Nigeria : une dizaine de morts dans des violences religieuses

Le week-end a été particulièrement sanglant dans le Nord du pays. Les violences inter-religieuses ont couté la vie à au moins dix personnes et fait plus d’une centaine de blessés.

La tension continue de monter au Nigeria entre chrétiens et musulmans, entrainant une nouvelle montée de violence. Les hostilités ont débuté ce dimanche 28 octobre par une attaque à la voiture piégée, ayant pour cible une église catholique à Kaduna, ville située au Nord du pays. Un attentat qui a couté la vie à sept personnes. Selon plusieurs témoins, le kamikaze aurait heurté une barrière située devant l’église, avant de s’introduire, toujours à bord du véhicule, dans l’enceinte du bâtiment, provoquant une énorme explosion, dans laquelle il a perdu la vie ainsi que plusieurs fidèles présents dans les locaux au moment de l’attaque.

Des représailles meurtrières

Peu de temps après l’attentat, une multitude de jeunes chrétiens en colère munis de machettes, et de bâtons s’en sont pris à des musulmans. Ils ont roué de coup un chauffeur de taxis circulant en deux roues, avant de l’asperger d’essence et de le brûler vif. Deux autres personnes de confession musulmane ont également été tuées aux abords de l’église, sans compter les 145 blessés recensés.

La secte islamiste Boko Haram réclame l’application de la Charia

L’attentat à l’origine de cette montée de violence a été attribué à la secte islamiste Boko Haram. Au mois de juin dernier, le groupe terroriste avait déjà revendiqué trois attaques suicides dans l’Etat de Kasuma, avec toujours pour conséquences des émeutes meurtrières. Au total, depuis 2009, près de trois mille personnes ont perdu la vie dans ce conflit inter-religieux.

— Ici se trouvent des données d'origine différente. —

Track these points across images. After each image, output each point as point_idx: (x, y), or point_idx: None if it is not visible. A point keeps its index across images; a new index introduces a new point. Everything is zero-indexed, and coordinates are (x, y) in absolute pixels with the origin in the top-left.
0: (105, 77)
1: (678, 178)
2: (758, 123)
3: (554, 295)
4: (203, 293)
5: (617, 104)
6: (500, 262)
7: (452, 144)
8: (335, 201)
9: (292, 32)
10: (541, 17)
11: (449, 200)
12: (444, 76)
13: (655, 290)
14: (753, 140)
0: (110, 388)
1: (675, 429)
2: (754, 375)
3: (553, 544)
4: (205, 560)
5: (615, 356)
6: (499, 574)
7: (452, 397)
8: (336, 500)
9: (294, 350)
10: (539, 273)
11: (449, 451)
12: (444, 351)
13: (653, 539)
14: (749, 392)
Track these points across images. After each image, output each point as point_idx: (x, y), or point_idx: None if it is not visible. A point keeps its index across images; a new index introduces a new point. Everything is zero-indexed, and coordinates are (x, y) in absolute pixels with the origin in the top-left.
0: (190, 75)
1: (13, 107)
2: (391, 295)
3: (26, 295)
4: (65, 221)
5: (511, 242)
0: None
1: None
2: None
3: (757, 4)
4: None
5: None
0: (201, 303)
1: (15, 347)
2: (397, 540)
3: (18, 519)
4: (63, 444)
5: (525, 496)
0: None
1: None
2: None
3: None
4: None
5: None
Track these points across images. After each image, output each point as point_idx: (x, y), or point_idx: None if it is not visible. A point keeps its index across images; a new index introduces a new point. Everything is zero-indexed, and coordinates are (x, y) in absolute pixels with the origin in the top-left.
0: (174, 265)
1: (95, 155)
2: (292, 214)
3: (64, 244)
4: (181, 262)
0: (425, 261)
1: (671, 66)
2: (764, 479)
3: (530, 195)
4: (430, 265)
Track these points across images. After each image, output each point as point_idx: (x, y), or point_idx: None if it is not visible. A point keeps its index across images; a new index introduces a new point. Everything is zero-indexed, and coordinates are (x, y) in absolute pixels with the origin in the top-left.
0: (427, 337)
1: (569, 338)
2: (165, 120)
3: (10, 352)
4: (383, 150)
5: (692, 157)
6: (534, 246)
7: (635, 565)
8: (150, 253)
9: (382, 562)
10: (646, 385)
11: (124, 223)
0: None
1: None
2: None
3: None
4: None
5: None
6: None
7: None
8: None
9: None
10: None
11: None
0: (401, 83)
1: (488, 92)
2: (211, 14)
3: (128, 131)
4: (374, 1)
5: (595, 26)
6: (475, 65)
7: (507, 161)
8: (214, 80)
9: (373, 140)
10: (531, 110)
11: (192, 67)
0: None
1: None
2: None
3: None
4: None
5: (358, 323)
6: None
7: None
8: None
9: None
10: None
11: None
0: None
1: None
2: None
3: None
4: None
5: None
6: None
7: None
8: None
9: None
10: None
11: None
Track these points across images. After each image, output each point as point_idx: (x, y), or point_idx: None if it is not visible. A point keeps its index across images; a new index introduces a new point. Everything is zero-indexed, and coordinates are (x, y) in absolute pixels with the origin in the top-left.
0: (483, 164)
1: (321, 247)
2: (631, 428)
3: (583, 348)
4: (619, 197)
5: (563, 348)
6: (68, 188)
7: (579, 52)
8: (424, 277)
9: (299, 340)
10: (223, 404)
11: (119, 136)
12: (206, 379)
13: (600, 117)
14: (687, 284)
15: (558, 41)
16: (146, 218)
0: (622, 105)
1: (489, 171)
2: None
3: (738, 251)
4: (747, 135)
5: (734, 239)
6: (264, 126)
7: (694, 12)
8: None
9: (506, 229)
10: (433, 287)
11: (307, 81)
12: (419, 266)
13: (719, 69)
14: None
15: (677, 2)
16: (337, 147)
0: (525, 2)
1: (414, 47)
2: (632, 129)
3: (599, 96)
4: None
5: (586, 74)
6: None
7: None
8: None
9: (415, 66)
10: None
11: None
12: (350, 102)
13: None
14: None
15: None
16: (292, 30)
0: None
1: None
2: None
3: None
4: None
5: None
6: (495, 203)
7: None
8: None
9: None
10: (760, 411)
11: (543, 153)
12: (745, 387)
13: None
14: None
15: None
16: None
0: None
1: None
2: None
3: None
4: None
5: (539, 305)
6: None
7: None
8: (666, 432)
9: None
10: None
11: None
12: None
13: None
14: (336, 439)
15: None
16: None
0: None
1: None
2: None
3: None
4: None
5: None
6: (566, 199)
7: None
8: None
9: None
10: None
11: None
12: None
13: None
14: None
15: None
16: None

L’objectif de Boko Haram est d’instaurer la Charia, la loi islamique, au Nigeria, pays qui compte 16 millions d’habitants dont la moitié est musulmane. Le président nigérian, Goodluck Jonathan, a lui-même récemment déclaré que la secte islamiste essayait de déclencher un conflit entre chrétiens et musulmans.

Pour autant, les forces de l’ordre ne parviennent pas à gérer la situation. Plusieurs chefs de l’Eglise évangélique se disent prêts à se défendre eux-mêmes, si rien n’est fait pour mettre un terme aux attaques sanglantes.